A method of transmitting and receiving control information, said method comprising:
a step of establishing a control channel used in transmission of said control information between a control device and respective forwarding node(s), by using a network that includes said control device and said respective forwarding node(s);
a step of performing conversion, between said forwarding node(s) and said control device, such that control information transmitted via said control channel from said control device can be recognized as being control information received from a prescribed control device, by said respective forwarding node(s); and
a step of performing conversion such that control information transmitted via said control channel from any one of said forwarding nodes can be recognized as being control information received from a prescribed forwarding node by said control device.
A program executed on a computer provided between a control device that controls a plurality of forwarding nodes, and a forwarding node(s) that processes a received packet in accordance with control information received from said control device,
said program executing:
a process of performing conversion such that control information transmitted via said control channel from said control device can be recognized as being control information received from a prescribed control device by said respective forwarding node(s); and
a process of performing conversion such that control information transmitted via said control channel from any one of said forwarding node(s) can be recognized as being control information received from a prescribed forwarding node, by said control device.
The control information relay device according to claim 8 or 9, wherein said address conversion unit performs said first and second conversion processing by referring to an address conversion table that manages correspondence relationships between a group of addresses of said respective forwarding nodes and said control device as set in said respective forwarding nodes, an address of a forwarding node used by said control device as a control information destination, and said control channel.

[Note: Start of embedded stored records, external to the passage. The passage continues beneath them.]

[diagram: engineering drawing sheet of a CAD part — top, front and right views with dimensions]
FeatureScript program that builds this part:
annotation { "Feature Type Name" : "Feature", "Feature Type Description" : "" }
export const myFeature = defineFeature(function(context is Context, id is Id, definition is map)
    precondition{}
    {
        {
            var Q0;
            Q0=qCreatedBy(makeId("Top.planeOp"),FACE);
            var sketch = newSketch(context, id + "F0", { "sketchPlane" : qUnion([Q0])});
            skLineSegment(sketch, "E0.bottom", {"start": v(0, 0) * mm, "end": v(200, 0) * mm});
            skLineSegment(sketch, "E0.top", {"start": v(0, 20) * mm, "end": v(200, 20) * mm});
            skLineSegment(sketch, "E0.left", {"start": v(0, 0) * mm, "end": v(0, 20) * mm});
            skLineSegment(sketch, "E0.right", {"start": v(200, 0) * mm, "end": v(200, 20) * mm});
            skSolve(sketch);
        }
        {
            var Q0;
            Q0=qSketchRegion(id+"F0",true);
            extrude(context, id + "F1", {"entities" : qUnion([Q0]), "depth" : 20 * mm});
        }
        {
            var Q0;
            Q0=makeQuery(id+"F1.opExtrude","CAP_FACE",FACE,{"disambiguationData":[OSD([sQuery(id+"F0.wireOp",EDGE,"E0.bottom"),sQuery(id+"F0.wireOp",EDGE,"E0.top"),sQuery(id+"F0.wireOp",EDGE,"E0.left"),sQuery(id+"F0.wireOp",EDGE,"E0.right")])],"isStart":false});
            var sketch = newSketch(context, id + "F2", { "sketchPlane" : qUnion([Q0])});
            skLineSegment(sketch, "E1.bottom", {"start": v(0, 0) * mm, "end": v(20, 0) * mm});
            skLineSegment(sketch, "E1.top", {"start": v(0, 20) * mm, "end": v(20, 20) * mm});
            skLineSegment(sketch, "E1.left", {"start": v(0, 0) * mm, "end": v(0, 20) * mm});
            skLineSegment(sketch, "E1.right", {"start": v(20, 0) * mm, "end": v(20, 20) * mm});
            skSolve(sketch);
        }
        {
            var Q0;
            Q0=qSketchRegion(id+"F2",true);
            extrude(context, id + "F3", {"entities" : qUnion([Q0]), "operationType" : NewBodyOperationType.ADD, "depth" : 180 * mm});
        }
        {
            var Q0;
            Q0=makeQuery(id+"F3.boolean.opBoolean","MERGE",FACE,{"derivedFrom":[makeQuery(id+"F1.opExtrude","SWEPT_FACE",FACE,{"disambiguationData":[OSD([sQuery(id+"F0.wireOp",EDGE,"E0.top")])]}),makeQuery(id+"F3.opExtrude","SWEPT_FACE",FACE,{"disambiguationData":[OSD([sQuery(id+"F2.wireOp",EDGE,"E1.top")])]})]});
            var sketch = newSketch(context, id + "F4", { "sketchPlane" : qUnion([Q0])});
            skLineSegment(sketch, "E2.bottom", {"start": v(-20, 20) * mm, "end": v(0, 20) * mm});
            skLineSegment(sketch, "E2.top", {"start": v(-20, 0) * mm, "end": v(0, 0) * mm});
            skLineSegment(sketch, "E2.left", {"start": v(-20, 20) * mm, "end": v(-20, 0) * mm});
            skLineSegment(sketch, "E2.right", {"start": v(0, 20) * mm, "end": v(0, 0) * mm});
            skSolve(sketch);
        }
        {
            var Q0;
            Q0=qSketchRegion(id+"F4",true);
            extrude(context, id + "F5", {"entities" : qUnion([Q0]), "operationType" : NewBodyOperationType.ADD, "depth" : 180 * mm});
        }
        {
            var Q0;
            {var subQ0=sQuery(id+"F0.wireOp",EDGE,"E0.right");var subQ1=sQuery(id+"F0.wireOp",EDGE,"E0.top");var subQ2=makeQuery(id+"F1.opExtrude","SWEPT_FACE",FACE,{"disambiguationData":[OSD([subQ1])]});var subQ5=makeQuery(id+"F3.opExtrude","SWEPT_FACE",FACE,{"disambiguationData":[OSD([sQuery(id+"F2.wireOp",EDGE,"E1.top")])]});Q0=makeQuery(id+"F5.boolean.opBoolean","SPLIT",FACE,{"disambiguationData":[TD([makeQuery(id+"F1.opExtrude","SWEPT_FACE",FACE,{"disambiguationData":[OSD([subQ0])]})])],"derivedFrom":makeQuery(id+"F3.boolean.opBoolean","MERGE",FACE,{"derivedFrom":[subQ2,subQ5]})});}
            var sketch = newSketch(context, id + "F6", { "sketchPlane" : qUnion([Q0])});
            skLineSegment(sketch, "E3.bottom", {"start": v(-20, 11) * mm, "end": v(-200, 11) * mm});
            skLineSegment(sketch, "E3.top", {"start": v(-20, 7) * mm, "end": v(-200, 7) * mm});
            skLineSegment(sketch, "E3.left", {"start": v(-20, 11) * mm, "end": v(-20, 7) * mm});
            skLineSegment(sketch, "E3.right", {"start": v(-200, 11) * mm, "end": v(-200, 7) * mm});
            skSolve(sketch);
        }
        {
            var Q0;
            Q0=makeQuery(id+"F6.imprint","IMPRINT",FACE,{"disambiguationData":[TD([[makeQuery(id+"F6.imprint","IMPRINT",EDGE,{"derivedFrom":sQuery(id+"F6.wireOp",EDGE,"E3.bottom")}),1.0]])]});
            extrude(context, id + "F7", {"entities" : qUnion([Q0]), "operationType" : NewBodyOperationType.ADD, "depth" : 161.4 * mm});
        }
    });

The control information relay device according to claim 13, further comprising an address learning unit that creates an address conversion entry in said address conversion table, based on address information included in a packet received from said forwarding node via said control channel.
The control device according to claim 10, wherein said address conversion unit performs said first and second conversion processing by referring to an address conversion table that manages correspondence relationships between a group of addresses of said respective forwarding nodes and said control device as set in said respective forwarding nodes, an address of a forwarding node used by said control device as a control information destination, and said control channel.
The control device according to claim 15, further comprising an address learning unit that creates an address conversion entry in said address conversion table, based on address information included in a packet received from said forwarding node via said control channel.